DESCRIPTION OF THE TASK
Retype, exactly as they stand, the lines from the start of the data to the line that contains "right wrist: (47, 223)", both ends included. Leave the pictures out.
_ _ _
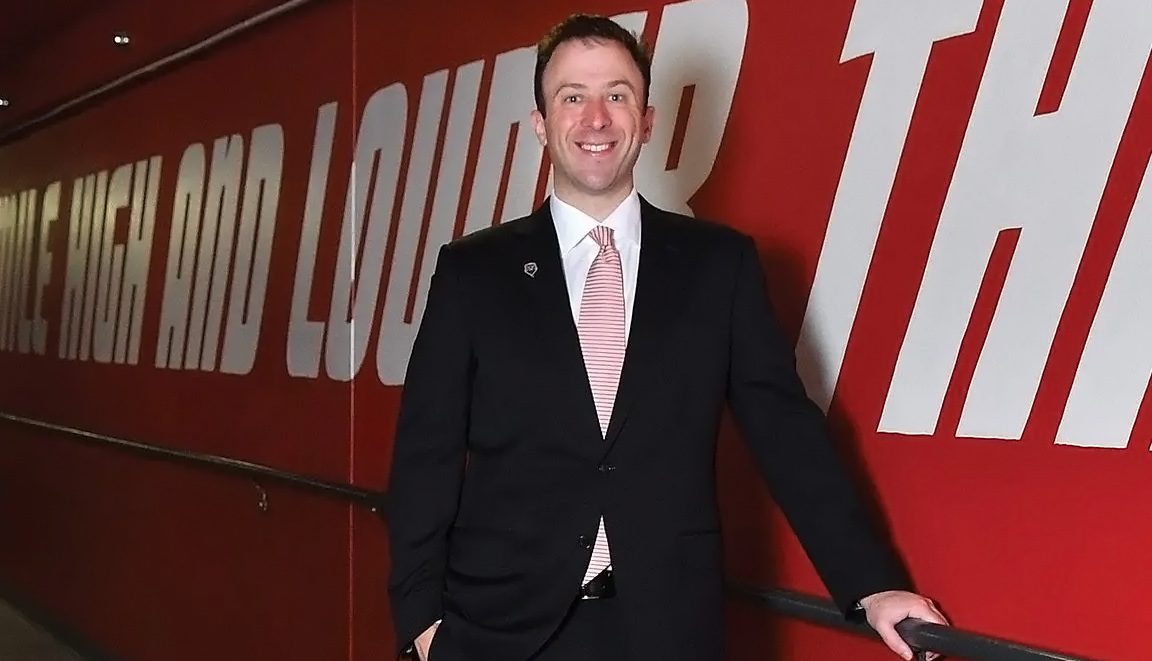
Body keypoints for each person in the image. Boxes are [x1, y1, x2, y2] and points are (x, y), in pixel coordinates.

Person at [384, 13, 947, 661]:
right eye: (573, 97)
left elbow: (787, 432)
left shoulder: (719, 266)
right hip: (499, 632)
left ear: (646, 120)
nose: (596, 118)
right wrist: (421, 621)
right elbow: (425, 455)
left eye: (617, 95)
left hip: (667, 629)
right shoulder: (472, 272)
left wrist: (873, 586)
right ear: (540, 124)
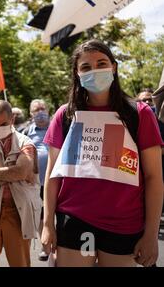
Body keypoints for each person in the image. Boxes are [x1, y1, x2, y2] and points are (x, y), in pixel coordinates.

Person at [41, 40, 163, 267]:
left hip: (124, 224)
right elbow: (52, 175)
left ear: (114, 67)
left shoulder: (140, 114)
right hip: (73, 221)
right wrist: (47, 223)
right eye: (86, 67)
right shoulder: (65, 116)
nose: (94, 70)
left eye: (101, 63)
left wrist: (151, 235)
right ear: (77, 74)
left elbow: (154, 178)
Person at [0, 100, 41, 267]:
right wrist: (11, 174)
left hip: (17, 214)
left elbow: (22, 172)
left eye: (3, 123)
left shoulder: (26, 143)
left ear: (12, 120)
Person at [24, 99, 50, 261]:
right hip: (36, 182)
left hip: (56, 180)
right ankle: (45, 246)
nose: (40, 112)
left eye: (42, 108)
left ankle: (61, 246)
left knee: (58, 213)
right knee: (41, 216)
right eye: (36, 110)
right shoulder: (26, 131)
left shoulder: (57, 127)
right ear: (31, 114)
_ _ _
TASK SOLUTION
Body keypoints for each person in the image. Boxes are [x1, y1, x2, y2] and points are (x, y), in pixel coordinates.

Person at [384, 13, 947, 661]:
right eye: (573, 97)
left elbow: (787, 432)
left shoulder: (719, 266)
right hip: (499, 632)
left ear: (646, 120)
nose: (596, 118)
right wrist: (421, 621)
right elbow: (425, 455)
left eye: (617, 95)
left hip: (667, 629)
right shoulder: (472, 272)
left wrist: (873, 586)
right ear: (540, 124)
Body keypoints for each person in the image. Boxes are [x1, y1, x2, y2] and points are (x, y), in pixel coordinates.

Person at [41, 40, 163, 267]:
left hip: (124, 224)
right elbow: (52, 175)
left ear: (114, 67)
left shoulder: (140, 114)
right hip: (73, 221)
right wrist: (47, 223)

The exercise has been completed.